-- DIRECTIVE A --
In the listing, take the part that opens with the line containing "List objects with" and closes with the line containing "road: (224, 511)", and write it out again with "objects" swapped for "items", leaving everything else unchanged.

SPECIFICATION Signal transfer device for cylinder units The present invention relates to cylinder units for use in a rotary head type tape recorder for impressing audio or video signals onto, and recovering them from, magnetic tape. More particularly, the invention relates to a device for use in a small-sized cylinder to transmit signals from a plurality of magnetic heads with certainty.

A conventional cylinder unit of this kind is shown in Fig. 6. The magnetic heads incorporated in this cylinder unit are interconnected as shown in Fig. 5. The cylinder unit has a stationary cylinder 1 and a rotary cylinder 2.

Four magnetic heads 3A-3D are rigidly fixed to the rotary cylinder 2, which is firmly secured to a rotary shaft 4. The shaft 4 is rotatably held to the stationary cylinder 1 via bearings 5. A support plate 6 is mounted to the lower end of the shaft 4. A rotor magnet 7 mounted on the plate 6 is opposed to a stator coil 8 that is mounted at the lower end of the stationary cylinder 1. When the coil 8 is energized with electric current, the rotor magnet 7 is rotated; As a result, the rotary cylinder 2 rotates with the magnet 7.

-- DIRECTIVE B --
Condense the paragraph of the signal transfer device specification that begins "Four magnetic heads 3A-3D" into a short bulleted list of its main facts.

-- INPUT FOR THIS TASK --
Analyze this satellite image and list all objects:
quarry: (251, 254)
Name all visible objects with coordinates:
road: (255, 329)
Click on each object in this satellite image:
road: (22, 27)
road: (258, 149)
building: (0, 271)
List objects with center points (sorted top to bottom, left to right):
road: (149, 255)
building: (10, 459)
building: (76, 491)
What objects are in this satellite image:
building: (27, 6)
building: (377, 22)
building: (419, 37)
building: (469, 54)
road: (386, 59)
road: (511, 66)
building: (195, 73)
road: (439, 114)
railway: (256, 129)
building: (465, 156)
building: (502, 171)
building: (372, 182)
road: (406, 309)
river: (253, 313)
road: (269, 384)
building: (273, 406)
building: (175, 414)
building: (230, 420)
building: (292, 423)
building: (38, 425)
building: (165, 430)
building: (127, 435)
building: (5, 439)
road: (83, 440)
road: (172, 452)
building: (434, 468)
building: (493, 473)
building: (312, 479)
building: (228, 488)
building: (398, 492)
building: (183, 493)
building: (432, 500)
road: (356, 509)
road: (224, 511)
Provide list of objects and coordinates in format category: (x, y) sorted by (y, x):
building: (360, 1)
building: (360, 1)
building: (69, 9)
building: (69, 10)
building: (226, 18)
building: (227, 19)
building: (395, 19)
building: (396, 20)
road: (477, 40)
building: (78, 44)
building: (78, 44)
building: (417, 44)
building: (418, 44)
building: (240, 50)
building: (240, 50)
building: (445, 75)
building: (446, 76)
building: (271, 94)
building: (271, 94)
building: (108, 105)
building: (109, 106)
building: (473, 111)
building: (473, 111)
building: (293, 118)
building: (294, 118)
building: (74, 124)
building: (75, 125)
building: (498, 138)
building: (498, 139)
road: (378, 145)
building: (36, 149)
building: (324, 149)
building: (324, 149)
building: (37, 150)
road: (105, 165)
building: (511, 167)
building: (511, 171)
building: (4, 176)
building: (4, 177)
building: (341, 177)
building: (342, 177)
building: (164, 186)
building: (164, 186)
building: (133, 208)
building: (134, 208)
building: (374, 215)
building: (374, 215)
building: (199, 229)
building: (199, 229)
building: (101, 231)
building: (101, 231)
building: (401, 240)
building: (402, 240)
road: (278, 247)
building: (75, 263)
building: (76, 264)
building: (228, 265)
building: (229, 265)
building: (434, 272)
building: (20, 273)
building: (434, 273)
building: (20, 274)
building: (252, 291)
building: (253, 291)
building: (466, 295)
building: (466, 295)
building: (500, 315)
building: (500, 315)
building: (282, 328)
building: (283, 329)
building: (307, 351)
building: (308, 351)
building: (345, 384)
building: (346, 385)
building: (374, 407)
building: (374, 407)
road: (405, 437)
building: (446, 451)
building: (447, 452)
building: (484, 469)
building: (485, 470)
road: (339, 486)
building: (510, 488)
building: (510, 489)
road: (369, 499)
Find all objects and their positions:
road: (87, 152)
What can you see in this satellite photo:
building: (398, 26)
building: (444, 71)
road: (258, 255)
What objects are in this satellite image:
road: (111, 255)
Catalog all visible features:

-- FULL RESPONSE A --
List items with center points (sorted top to bottom, left to right):
road: (149, 255)
building: (10, 459)
building: (76, 491)
What items are in this satellite image:
building: (27, 6)
building: (377, 22)
building: (419, 37)
building: (469, 54)
road: (386, 59)
road: (511, 66)
building: (195, 73)
road: (439, 114)
railway: (256, 129)
building: (465, 156)
building: (502, 171)
building: (372, 182)
road: (406, 309)
river: (253, 313)
road: (269, 384)
building: (273, 406)
building: (175, 414)
building: (230, 420)
building: (292, 423)
building: (38, 425)
building: (165, 430)
building: (127, 435)
building: (5, 439)
road: (83, 440)
road: (172, 452)
building: (434, 468)
building: (493, 473)
building: (312, 479)
building: (228, 488)
building: (398, 492)
building: (183, 493)
building: (432, 500)
road: (356, 509)
road: (224, 511)

-- FULL RESPONSE B --
- Magnetic heads 3A-3D are fixed to rotary cylinder 2, which is secured to rotary shaft 4.
- Bearings 5 hold shaft 4 rotatably in stationary cylinder 1.
- Support plate 6 is mounted at the lower end of the shaft and carries rotor magnet 7.
- Rotor magnet 7 faces stator coil 8, which is mounted at the lower end of the stationary cylinder.
- Energizing coil 8 rotates magnet 7, and rotary cylinder 2 turns with it.